▶ **Try it**
What lines in the listing include "potential"? Return a copy of each.

▶ **Given data**
◇ ◇ ◇ ◇

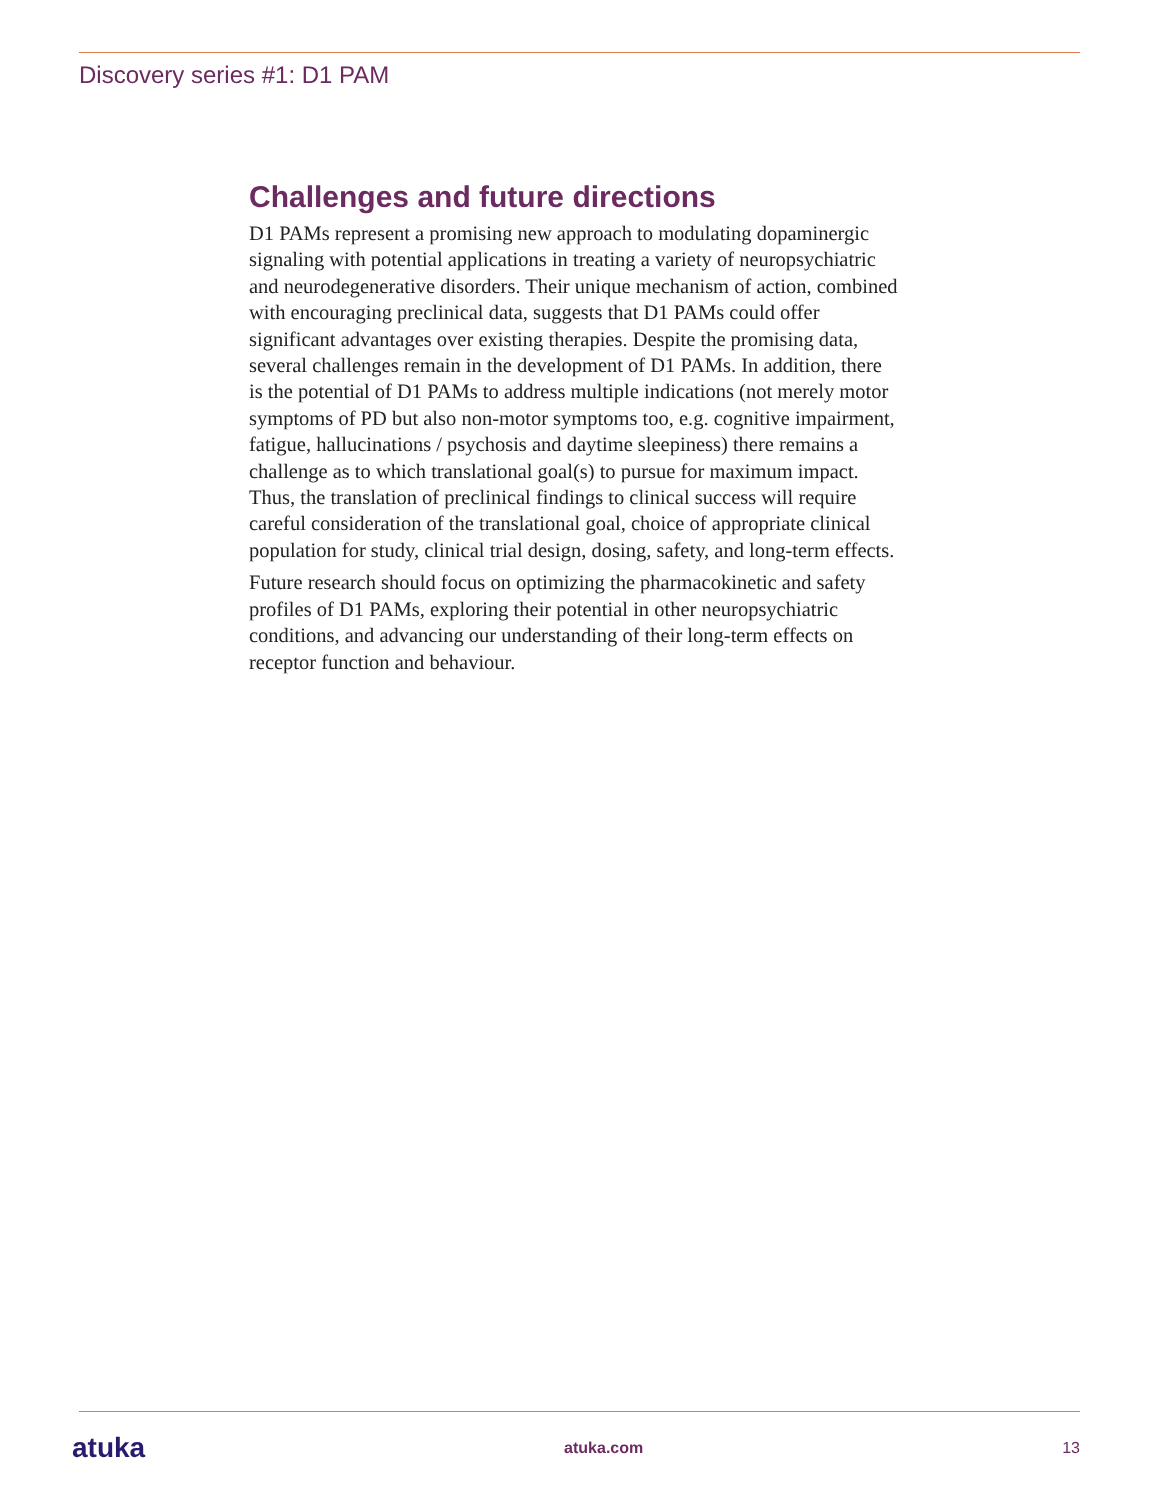Discovery series #1: D1 PAM
Challenges and future directions
D1 PAMs represent a promising new approach to modulating dopaminergic signaling with potential applications in treating a variety of neuropsychiatric and neurodegenerative disorders. Their unique mechanism of action, combined with encouraging preclinical data, suggests that D1 PAMs could offer significant advantages over existing therapies. Despite the promising data, several challenges remain in the development of D1 PAMs. In addition, there is the potential of D1 PAMs to address multiple indications (not merely motor symptoms of PD but also non-motor symptoms too, e.g. cognitive impairment, fatigue, hallucinations / psychosis and daytime sleepiness) there remains a challenge as to which translational goal(s) to pursue for maximum impact. Thus, the translation of preclinical findings to clinical success will require careful consideration of the translational goal, choice of appropriate clinical population for study, clinical trial design, dosing, safety, and long-term effects.
Future research should focus on optimizing the pharmacokinetic and safety profiles of D1 PAMs, exploring their potential in other neuropsychiatric conditions, and advancing our understanding of their long-term effects on receptor function and behaviour.
atuka atuka.com 13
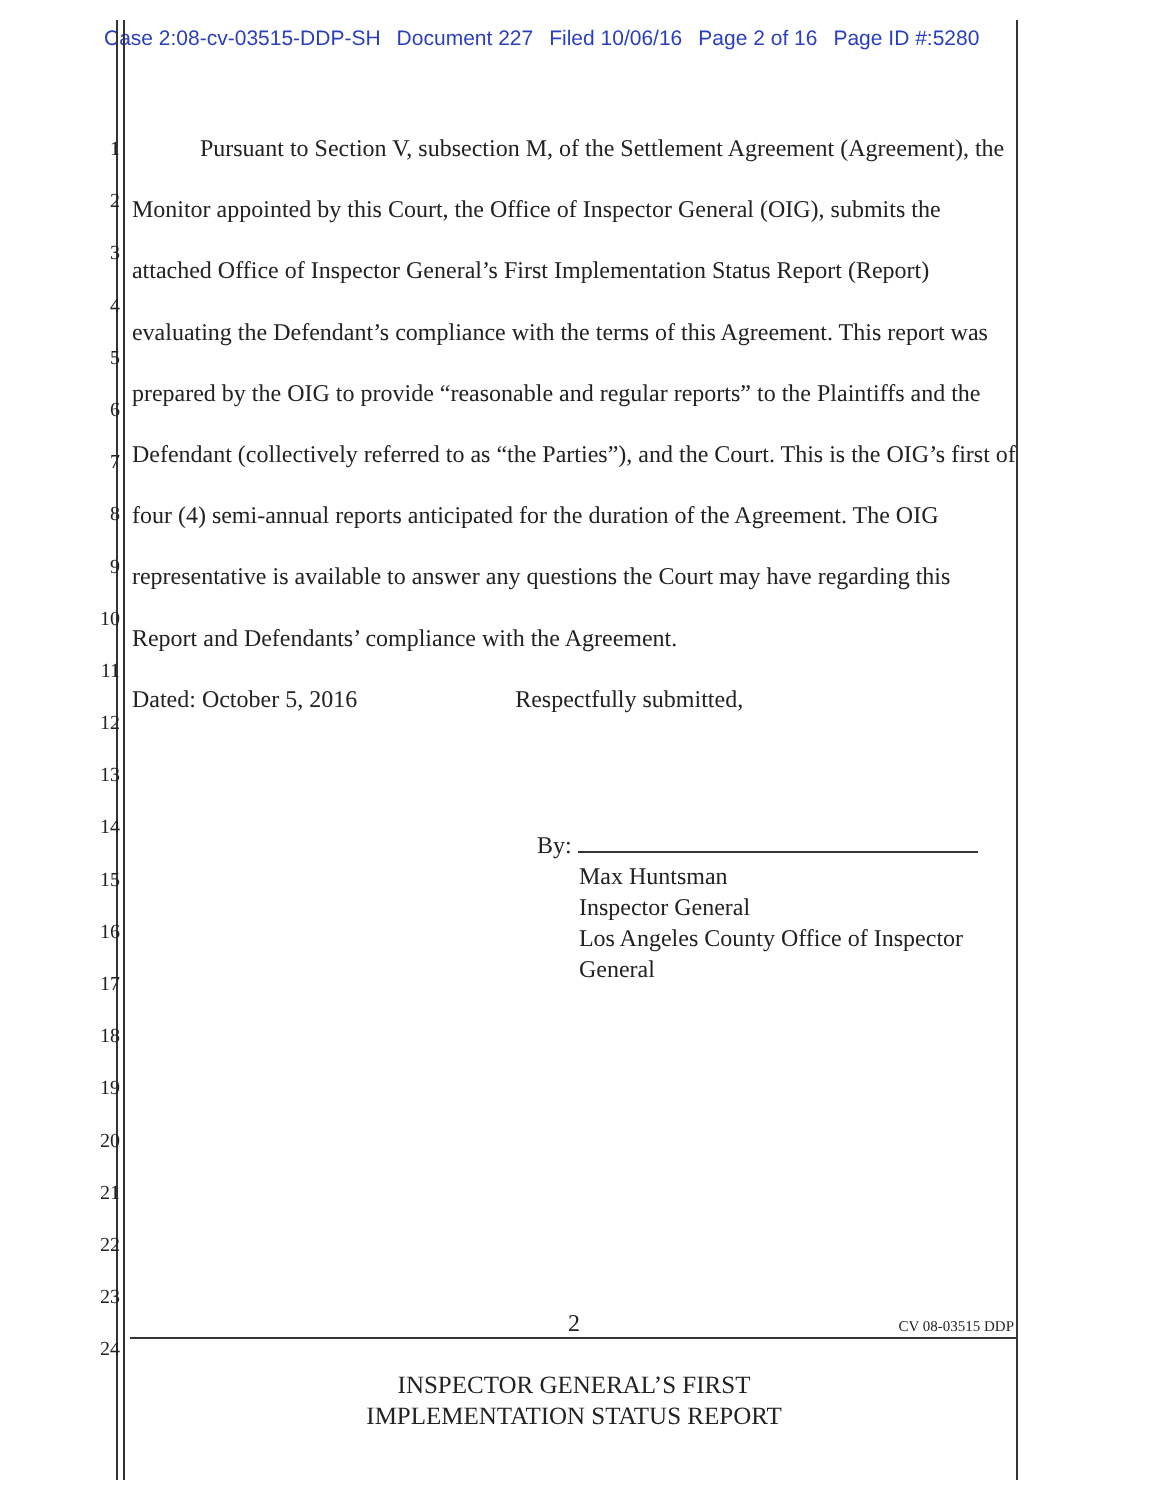Case 2:08-cv-03515-DDP-SH Document 227 Filed 10/06/16 Page 2 of 16 Page ID #:5280
1
2
3
4
5
6
7
8
9
10
11
12
13
14
15
16
17
18
19
20
21
22
23
24
Pursuant to Section V, subsection M, of the Settlement Agreement (Agreement), the Monitor appointed by this Court, the Office of Inspector General (OIG), submits the attached Office of Inspector General’s First Implementation Status Report (Report) evaluating the Defendant’s compliance with the terms of this Agreement. This report was prepared by the OIG to provide “reasonable and regular reports” to the Plaintiffs and the Defendant (collectively referred to as “the Parties”), and the Court. This is the OIG’s first of four (4) semi-annual reports anticipated for the duration of the Agreement. The OIG representative is available to answer any questions the Court may have regarding this Report and Defendants’ compliance with the Agreement.
Dated: October 5, 2016 Respectfully submitted,
By:
Max Huntsman
Inspector General
Los Angeles County Office of Inspector General
2
CV 08-03515 DDP
INSPECTOR GENERAL’S FIRST
IMPLEMENTATION STATUS REPORT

◇ ◇ ◇ ◇

▶ **Expected answer**
D1 PAMs represent a promising new approach to modulating dopaminergic signaling with potential applications in treating a variety of neuropsychiatric and neurodegenerative disorders. Their unique mechanism of action, combined with encouraging preclinical data, suggests that D1 PAMs could offer significant advantages over existing therapies. Despite the promising data, several challenges remain in the development of D1 PAMs. In addition, there is the potential of D1 PAMs to address multiple indications (not merely motor symptoms of PD but also non-motor symptoms too, e.g. cognitive impairment, fatigue, hallucinations / psychosis and daytime sleepiness) there remains a challenge as to which translational goal(s) to pursue for maximum impact. Thus, the translation of preclinical findings to clinical success will require careful consideration of the translational goal, choice of appropriate clinical population for study, clinical trial design, dosing, safety, and long-term effects.
Future research should focus on optimizing the pharmacokinetic and safety profiles of D1 PAMs, exploring their potential in other neuropsychiatric conditions, and advancing our understanding of their long-term effects on receptor function and behaviour.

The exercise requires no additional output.